● **Data**:
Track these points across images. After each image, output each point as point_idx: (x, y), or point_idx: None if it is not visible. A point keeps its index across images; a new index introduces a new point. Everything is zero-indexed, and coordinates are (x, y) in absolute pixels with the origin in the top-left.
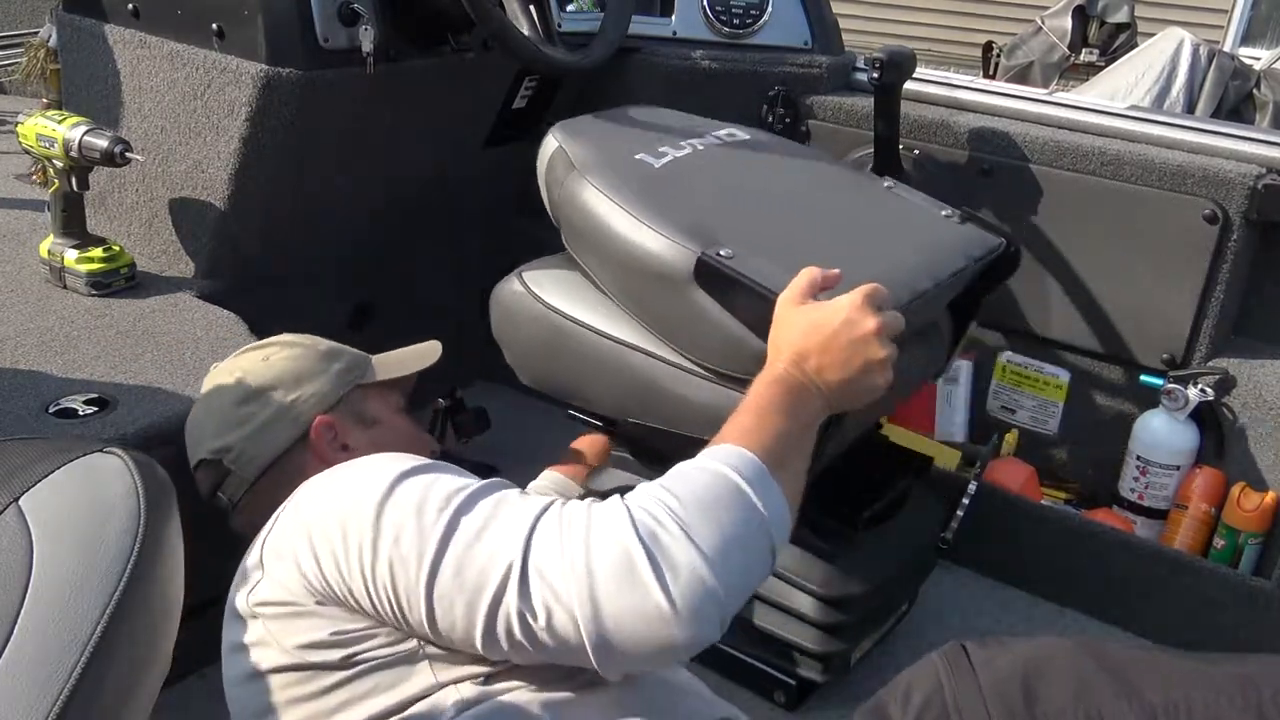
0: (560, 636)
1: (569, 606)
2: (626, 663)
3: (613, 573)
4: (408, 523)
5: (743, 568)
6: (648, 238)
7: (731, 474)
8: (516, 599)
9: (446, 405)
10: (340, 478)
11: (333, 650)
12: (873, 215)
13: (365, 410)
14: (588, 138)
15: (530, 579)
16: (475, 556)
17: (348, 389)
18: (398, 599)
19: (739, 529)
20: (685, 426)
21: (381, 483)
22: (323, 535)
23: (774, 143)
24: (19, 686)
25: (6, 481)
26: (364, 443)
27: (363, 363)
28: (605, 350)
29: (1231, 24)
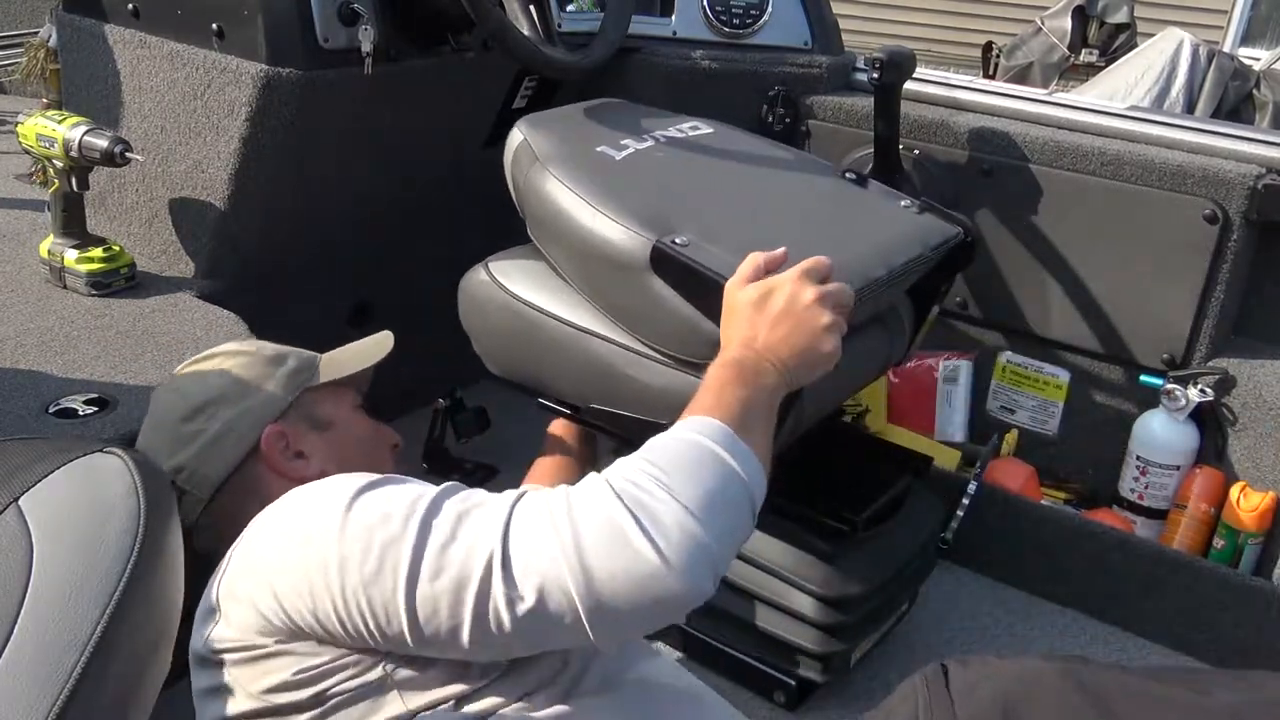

● **Exercise goal**:
Give back the entire listing verbatim, without the pictures.

● **Problem solution**:
Track these points across images. After each image, output each point as point_idx: (x, y), or point_idx: None if it is not visible. A point keeps its index across images; a new index introduces a new point. Everything is zero-indexed, and coordinates are (x, y) in absolute pixels with the origin in the top-left.
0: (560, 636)
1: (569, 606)
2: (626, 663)
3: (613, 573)
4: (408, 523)
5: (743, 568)
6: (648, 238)
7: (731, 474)
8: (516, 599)
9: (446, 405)
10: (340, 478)
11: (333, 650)
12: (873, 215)
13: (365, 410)
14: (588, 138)
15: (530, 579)
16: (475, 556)
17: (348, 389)
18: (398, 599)
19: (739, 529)
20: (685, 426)
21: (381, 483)
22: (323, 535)
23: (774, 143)
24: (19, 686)
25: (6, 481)
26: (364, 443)
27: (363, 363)
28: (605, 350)
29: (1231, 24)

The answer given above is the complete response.